The waiting room feels too quiet, like everyone here is holding their breath at once. Soft grey walls, plush chairs, gentle lighting… as if they’re trying to cushion the blow before it comes.
And then there’s Ax.
A dark, unapologetic bulk beside me, far too big for the little chair, far too intense for the muted tones of the room. I see the glances being cast his way – staff, patients, even a toddler staring open-mouthed – and I can’t blame them.
He’s imposing.
A wall of black leather and quiet control.
All of it sharpened by the mask he’s absolutely not supposed to be wearing for my sake, yet he’s doing it anyway, because of me. Taking control where I can’t. Being the rock because today… I’m not.
Beneath my polished Chanel trouser suit, my stomach is a mess of slow somersaults and my knee won’t stop jittering.

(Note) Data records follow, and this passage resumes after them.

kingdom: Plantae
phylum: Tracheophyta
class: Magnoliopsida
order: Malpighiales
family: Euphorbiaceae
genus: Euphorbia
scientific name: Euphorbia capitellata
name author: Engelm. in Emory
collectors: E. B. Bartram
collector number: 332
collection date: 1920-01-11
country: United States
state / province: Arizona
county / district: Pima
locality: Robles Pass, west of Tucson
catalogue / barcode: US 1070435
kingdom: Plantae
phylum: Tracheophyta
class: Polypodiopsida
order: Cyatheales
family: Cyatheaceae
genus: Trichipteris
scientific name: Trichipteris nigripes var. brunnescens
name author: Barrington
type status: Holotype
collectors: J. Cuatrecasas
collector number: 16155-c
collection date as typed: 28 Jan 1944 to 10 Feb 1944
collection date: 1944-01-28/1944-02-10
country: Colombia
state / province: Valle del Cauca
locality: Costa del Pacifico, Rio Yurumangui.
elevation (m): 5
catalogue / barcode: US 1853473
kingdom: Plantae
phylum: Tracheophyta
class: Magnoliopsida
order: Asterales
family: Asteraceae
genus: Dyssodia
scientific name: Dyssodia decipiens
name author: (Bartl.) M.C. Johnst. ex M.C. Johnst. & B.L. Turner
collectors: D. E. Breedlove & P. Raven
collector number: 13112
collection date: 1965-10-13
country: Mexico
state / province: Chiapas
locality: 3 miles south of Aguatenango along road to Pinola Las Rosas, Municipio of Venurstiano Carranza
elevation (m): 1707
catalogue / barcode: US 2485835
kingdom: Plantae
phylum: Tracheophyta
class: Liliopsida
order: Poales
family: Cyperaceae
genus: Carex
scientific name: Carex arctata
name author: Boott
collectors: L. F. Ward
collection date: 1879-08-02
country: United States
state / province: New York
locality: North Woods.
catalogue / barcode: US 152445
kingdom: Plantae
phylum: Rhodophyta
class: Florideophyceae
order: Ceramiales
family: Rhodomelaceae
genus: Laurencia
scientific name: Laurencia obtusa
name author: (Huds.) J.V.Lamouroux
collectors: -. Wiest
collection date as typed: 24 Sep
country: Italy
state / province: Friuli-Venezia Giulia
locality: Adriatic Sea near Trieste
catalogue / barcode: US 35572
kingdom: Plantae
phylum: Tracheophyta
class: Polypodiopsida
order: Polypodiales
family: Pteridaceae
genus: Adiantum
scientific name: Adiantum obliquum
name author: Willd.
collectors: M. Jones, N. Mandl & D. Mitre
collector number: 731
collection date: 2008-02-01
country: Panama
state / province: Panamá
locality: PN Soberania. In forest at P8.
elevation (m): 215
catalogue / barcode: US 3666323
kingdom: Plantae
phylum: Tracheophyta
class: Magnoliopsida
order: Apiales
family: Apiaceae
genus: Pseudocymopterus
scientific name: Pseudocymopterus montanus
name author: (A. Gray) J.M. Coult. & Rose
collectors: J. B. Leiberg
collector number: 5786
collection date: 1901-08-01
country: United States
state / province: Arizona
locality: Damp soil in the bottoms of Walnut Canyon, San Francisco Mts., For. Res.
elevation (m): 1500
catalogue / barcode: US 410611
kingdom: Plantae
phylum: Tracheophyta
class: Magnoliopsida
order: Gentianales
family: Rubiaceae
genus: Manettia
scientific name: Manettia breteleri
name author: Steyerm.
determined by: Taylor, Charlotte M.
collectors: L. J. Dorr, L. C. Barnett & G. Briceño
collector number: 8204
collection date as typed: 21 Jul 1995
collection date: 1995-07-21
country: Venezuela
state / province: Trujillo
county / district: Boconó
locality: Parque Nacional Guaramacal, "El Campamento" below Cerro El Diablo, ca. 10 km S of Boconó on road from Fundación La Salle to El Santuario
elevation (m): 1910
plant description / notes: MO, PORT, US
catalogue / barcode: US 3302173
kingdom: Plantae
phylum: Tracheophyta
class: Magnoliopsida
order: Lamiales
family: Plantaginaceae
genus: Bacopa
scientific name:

I glance up at him, dark hair smoothed back, jaw set, mouth tight. But his eyes… they give him away. Concern. Determination. That tenderness he pretends not to have, but gives me without question.
And I hate how much I need it right now.
Hate how unfamiliar this weakness feels against the armour I’ve worn most of my life. I called him out for wearing a mask… but I’m just as bad. Like him, it got me through my childhood. Got me where I am today.
I’ve built an empire by being prepared, capable, in control. Yet nothing about this feels controllable. And no matter how many times I tell myself I’m being ridiculous, that biology doesn’t listen to teenage declarations or corporate ambition, that Ax was right and I can’t talk my body out of fertility… the fear reigns on regardless.
‘Taylor Stone?’
I blink up at the nurse stepping into the room and nod.
She smiles. ‘This way, please.’
I stand, running my clammy palms down my thighs, and take a breath as Axel rises beside me.
‘Okay?’ he murmurs, his steady hand settling against the small of my back.
And I nod again, too caught up in my thoughts to answer.
We follow the nurse down a corridor and into a consultation room. It’s brighter in here; pops of yellow lift the grey backdrop, a cheese plant flourishes in one corner, and the air smells faintly of lemons, cutting through the sterile edge.
The specialist comes out from behind her desk as we enter. She looks exactly like her photograph: late forties, smooth blonde bob, steady blue eyes.
‘Taylor, Axel,’ she greets us, her smile reassuringly warm. ‘I’m Ms Ellingham. It’s lovely to meet you.’
We shake hands and she gestures to the chairs waiting for us.
‘Please, take a seat.’
Axel waits for me to sit first, then lowers himself beside me, his leather creaking softly in my ear as Ms Ellingham returns to her desk. I let my gaze drift over the room, cataloguing the little details: landscape paintings, official certificates, stacked brochures and leaflets, a sculpture shaped like a tree… or maybe it’s hands reaching for each other.
‘So…’ she begins.
I pull my focus back to her, sitting straighter, hands clasped in my lap. I don’t know why I’m nervous. Not really. It’s not like she can look at me and declare me infertile on the spot.
Can she?
‘I understand you’ve been trying to conceive for about six months?’
‘Yes.’ My voice comes out too thin and I clear my throat, lean a little closer. ‘I know it’s not long, but at my age and with… well, we?—’
My knee starts bobbing again and Ax is there in a heartbeat, his hand gentle on my thigh, steadying it, steadying me.
‘We thought it best to be proactive,’ he finishes smoothly, his eyes lingering on me, the small curve to his lips whispering all the encouragement I need.